■ **Task to complete**: Retype every line of text in the rows below without changing anything, and leave the pictures out of your answer.

(Collected data)
◆ ◆ ◆ ◆

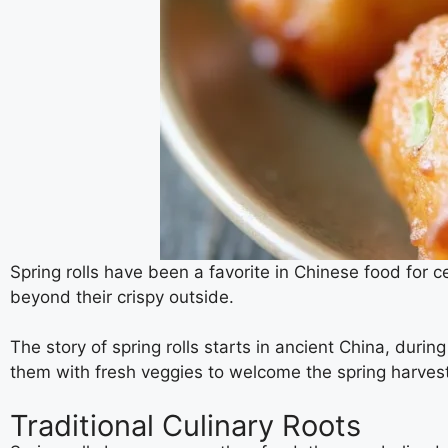
Spring rolls have been a favorite in Chinese food for 
beyond their crispy outside.
The story of spring rolls starts in ancient China, du
them with fresh veggies to welcome the spring harvest
Traditional Culinary Roots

◆ ◆ ◆ ◆

■ **Expected output**:
Spring rolls have been a favorite in Chinese food for 
beyond their crispy outside.
The story of spring rolls starts in ancient China, du
them with fresh veggies to welcome the spring harvest
Traditional Culinary Roots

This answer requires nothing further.